**DIRECTION 1:**
From the passage on linked lists, list every abstract data type it says linked lists can be used to implement.
**DIRECTION 2:**
Continue the passage on linked lists from its final sentence, keeping its textbook tone.

**PAGE EXCERPT:**

MULTIPLY LINKED LISTS
In computer science, a linked list is a data structure consisting of a group of nodes which together represent a sequence. Under the simplest form, each node is composed of a datum and a reference (in other words, a link) to the next node in the sequence; more complex variants add additional links. This structure allows for efficient insertion or removal of elements from any position in the sequence.
Linked lists are among the simplest and most common data structures. They can be used to implement several other common abstract data types, including stacks, queues, associative arrays, and symbolic expressions, though it is not uncommon to implement the other data structures directly without using a list as the basis of implementation.
The principal benefit of a linked list over a conventional array is that the list elements can easily be inserted or removed without reallocation or reorganization of the entire structure because the data items need not be stored contiguously in memory or on disk. Linked lists allow insertion and removal of nodes at any point in the list, and can do so with a constant number of operations if the link previous to the link being added or removed is maintained during list traversal.

**PROVIDED DATA:**
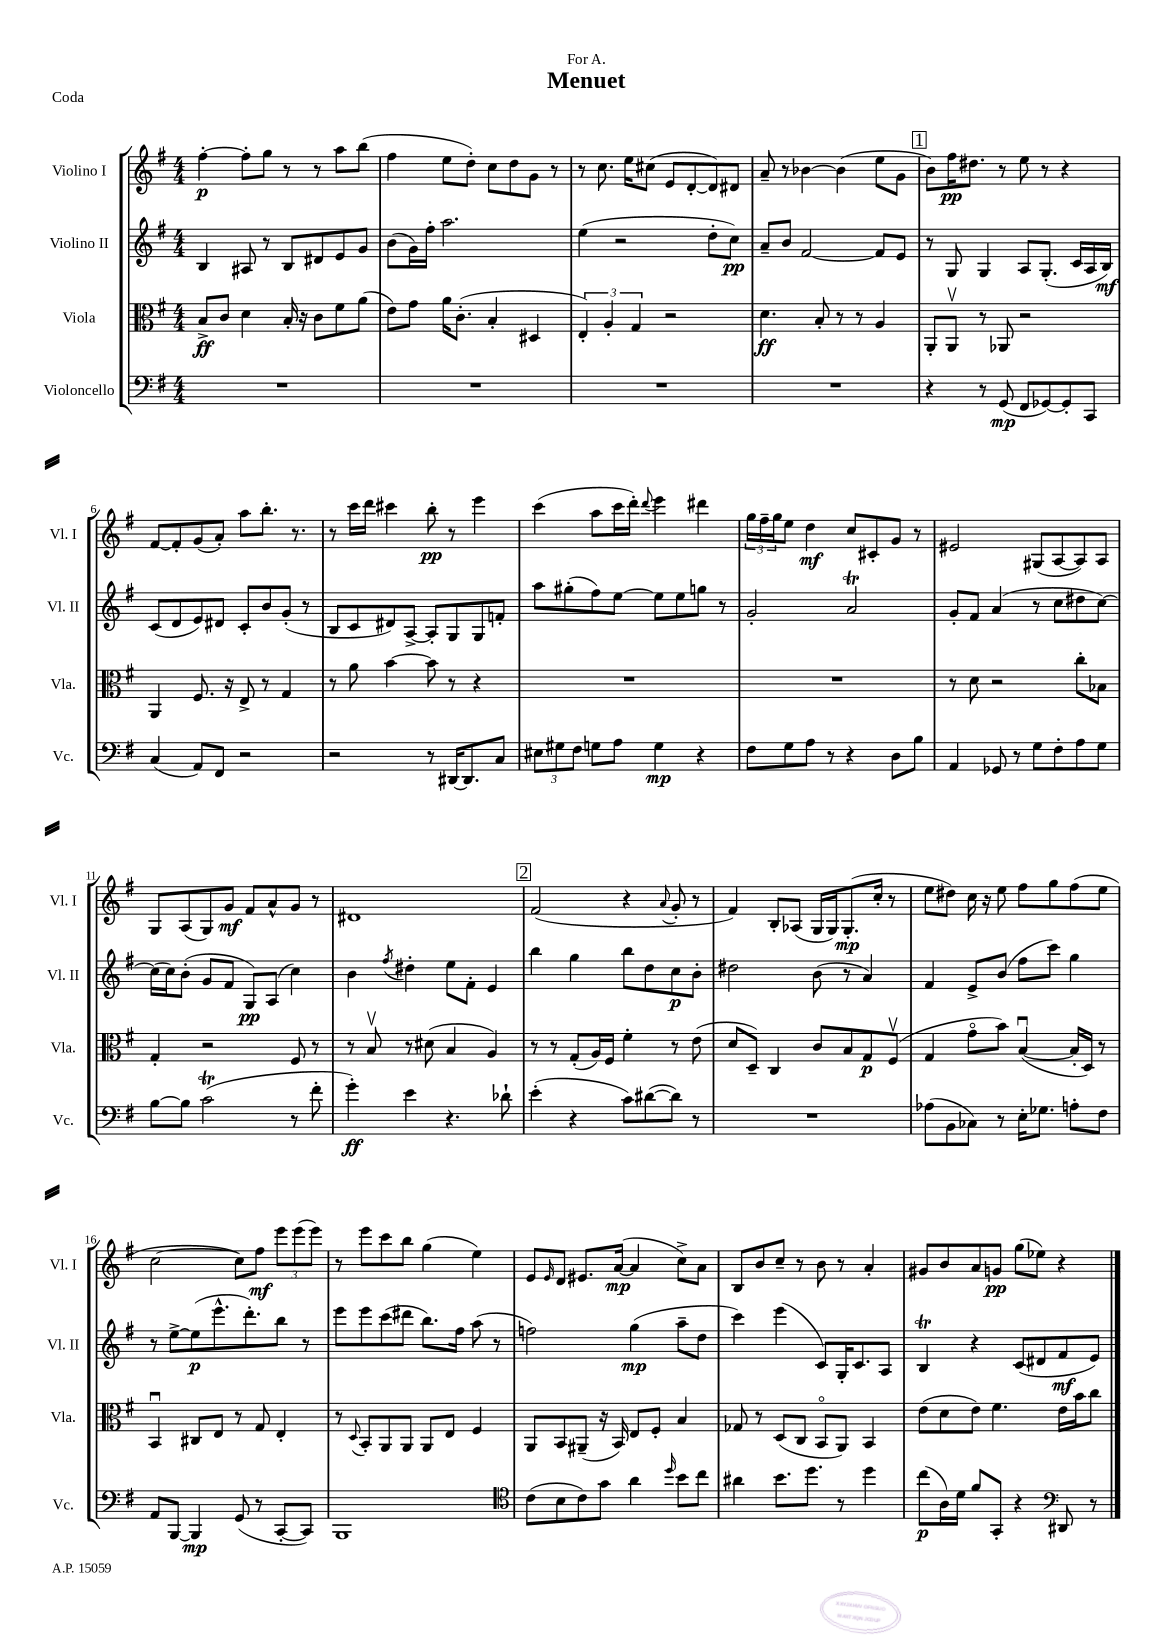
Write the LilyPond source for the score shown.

\header { title = "Menuet" dedication = "For A." piece = "Coda" }
<<
\new StaffGroup <<
\new Staff = "s0" \with { instrumentName = "Violino I" shortInstrumentName = "Vl. I" } {
    \clef treble \key g \major \numericTimeSignature \time 4/4
    fis''4~-.\p fis''8-. g''8 r8 r8 a''8 b''8( |
    fis''4 e''8 d''8-.) c''8 d''8 g'8 r8 |
    r8 c''8. e''16 cis''8( e'8 d'8~-. d'8) dis'8 |
    a'8-- r8 bes'4~ bes'4( e''8 g'8 |
    \mark \markup { \box "1" } b'8) fis''16\pp dis''8. r8 e''8 r8 r4 |
    fis'8~ fis'8-. g'8( a'8-.) a''8 b''8.-. r8. |
    r8 c'''16 d'''16 cis'''4 b''8-.\pp r8 e'''4 |
    c'''4( a''8 c'''16 d'''16-.) \appoggiatura { d'''8 } e'''4 dis'''4 |
    \tuplet 3/2 { g''16 fis''16-- g''16 } e''8 d''4\mf c''8 cis'8-. g'8 r8 |
    eis'2 gis8( a8~ a8) a8 |
    g8 a8( g8) g'8\mf fis'8 a'8-^ g'8 r8 |
    dis'1 |
    \mark \markup { \box "2" } fis'2( r4 \appoggiatura { a'8 } g'8-. r8 |
    fis'4) b8-. aes8( g16 g16) g8.-.\mp( c''16-. r8 |
    e''8 dis''8) c''16 r16 e''8 fis''8 g''8 fis''8( e''8 |
    c''2~ c''8) fis''8\mf \tuplet 3/2 { e'''8 e'''8( e'''8) } |
    r8 e'''8 c'''8 b''8 g''4( e''4) |
    e'8 \grace { e'16 } d'8 eis'8. a'16~\mp( a'4 c''8->) a'8 |
    b8 b'8 c''8-- r8 b'8 r8 a'4-. |
    gis'8 b'8 a'8 g'8\pp g''8( ees''8) r4 \bar "|." |
}
\new Staff = "s1" \with { instrumentName = "Violino II" shortInstrumentName = "Vl. II" } {
    \clef treble \key g \major \numericTimeSignature \time 4/4
    b4 ais8 r8 b8 dis'8 e'8 g'8 |
    b'8( g'16) fis''16-. a''2. |
    e''4( r2 d''8-. c''8\pp) |
    a'8-- b'8 fis'2~ fis'8 e'8 |
    \mark \markup { \box "1" } r8 g8 g4 a8 g8.-.( c'16 a16 b16\mf) |
    c'8( d'8 e'8) dis'8 c'8-. b'8 g'8-.( r8 |
    b8 c'8 dis'8) a8~-> a8-. g8 g8 f'8-. |
    a''8 gis''8-.( fis''8) e''8~ e''8 e''8 g''8 r8 |
    g'2-. a'2\trill |
    g'8-. fis'8 a'4( r8 c''8 dis''8 c''8~) |
    c''16( c''16) b'8-.( g'8 fis'8 g8\pp) a8( c''4) |
    b'4 \acciaccatura { fis''8 } dis''4-. e''8 fis'8-. e'4 |
    \mark \markup { \box "2" } b''4 g''4 b''8 d''8 c''8\p b'8-. |
    dis''2 b'8( r8 a'4) |
    fis'4 e'8-> b'8( fis''8 c'''8) g''4 |
    r8 e''8~-> e''8\p( e'''8.-^ d'''8.-.) b''8 r8 |
    e'''8 e'''8 c'''8( dis'''8 b''8.) fis''16 a''8( r8 |
    f''2) g''4\mp( a''8-- d''8 |
    c'''4) e'''4( c'8) g16-. c'8. a8 |
    b4\trill r4 c'8( dis'8 fis'8\mf e'8) \bar "|." |
}
\new Staff = "s2" \with { instrumentName = "Viola" shortInstrumentName = "Vla." } {
    \clef alto \key g \major \numericTimeSignature \time 4/4
    b8->\ff c'8 d'4 b16-. r16 c'8 fis'8 a'8( |
    e'8) g'8 a'16 c'8.-.( b4-. dis4 |
    \tuplet 3/2 { e4-.) a4-. g4 } r2 |
    d'4.\ff b8-. r8 r8 a4 |
    \mark \markup { \box "1" } a,8-. a,8\upbow r8 aes,8 r2 |
    a,4 fis8. r16 e8-> r8 g4 |
    r8 a'8 b'4~ b'8 r8 r4 |
    R1 |
    R1 |
    r8 d'8 r2 c''8-. bes8 |
    g4-. r2 fis8 r8 |
    r8 b8\upbow r8 dis'8( b4 a4) |
    \mark \markup { \box "2" } r8 r8 g8-.( a16) fis16 fis'4-. r8 e'8( |
    d'8 d8--) c4 c'8 b8 g8\p fis8\upbow( |
    g4 g'8\flageolet b'8) b4~\downbow( b16-. d16) r8 |
    b,4\downbow cis8 e8 r8 g8 e4-. |
    r8 \appoggiatura { d8 } b,8-. a,8 a,8 a,8 e8 fis4 |
    a,8 b,8 ais,8--( r16 b,16) e8 fis8-. b4 |
    ges8 r8 d8( c8 b,8\flageolet a,8) b,4 |
    e'8( d'8 e'8) fis'4. e'16 b'16 c''8 \bar "|." |
}
\new Staff = "s3" \with { instrumentName = "Violoncello" shortInstrumentName = "Vc." } {
    \clef bass \key g \major \numericTimeSignature \time 4/4
    R1 |
    R1 |
    R1 |
    R1 |
    \mark \markup { \box "1" } r4 r8 g,8\mp( fis,8 ges,8~) ges,8-. c,8 |
    c4( a,8) fis,8 r2 |
    r2 r8 dis,16~ dis,8. c8 |
    \tuplet 3/2 { eis8 gis8 fis8 } g8 a8 g4\mp r4 |
    fis8 g8 a8 r8 r4 d8 b8 |
    a,4 ges,8 r8 g8 fis8-. a8 g8 |
    b8~ b8 c'2\trill( r8 fis'8-. |
    g'4-.\ff) e'4 r4. des'8-! |
    \mark \markup { \box "2" } e'4-.( r4 c'8) dis'8~( dis'8) r8 |
    R1 |
    aes8( b,8 ces8) r8 e16-. ges8. a8-. fis8 |
    a,8 b,,8~ b,,4\mp g,8( r8 c,8~-. c,8) |
    b,,1 |
    \clef tenor c'8( b8 c'8) g'8 a'4 \grace { d''16 } b'8 c''8 |
    ais'4 b'8. d''8. r8 d''4 |
    c''8\p( a16) d'16 fis'8 g,8-. r4 \clef bass dis,8 r8 \bar "|." |
}
>>
>>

**EXERCISE ANSWER 1:**
stacks, queues, associative arrays, symbolic expressions

**EXERCISE ANSWER 2:**
On the other hand, simple linked lists by themselves do not allow random access to the data, or any form of efficient indexing. Thus, many basic operations — such as obtaining the last node of the list (assuming that the last node is not maintained as separate node reference in the list structure), or finding a node that contains a given datum, or locating the place where a new node should be inserted — may require scanning most or all of the list elements.
Basic concepts and nomenclature
Each record of a linked list is often called an element or node.
The field of each node that contains the address of the next node is usually called the next link or next pointer. The remaining fields are known as the data, information, value,cargo, or payload fields.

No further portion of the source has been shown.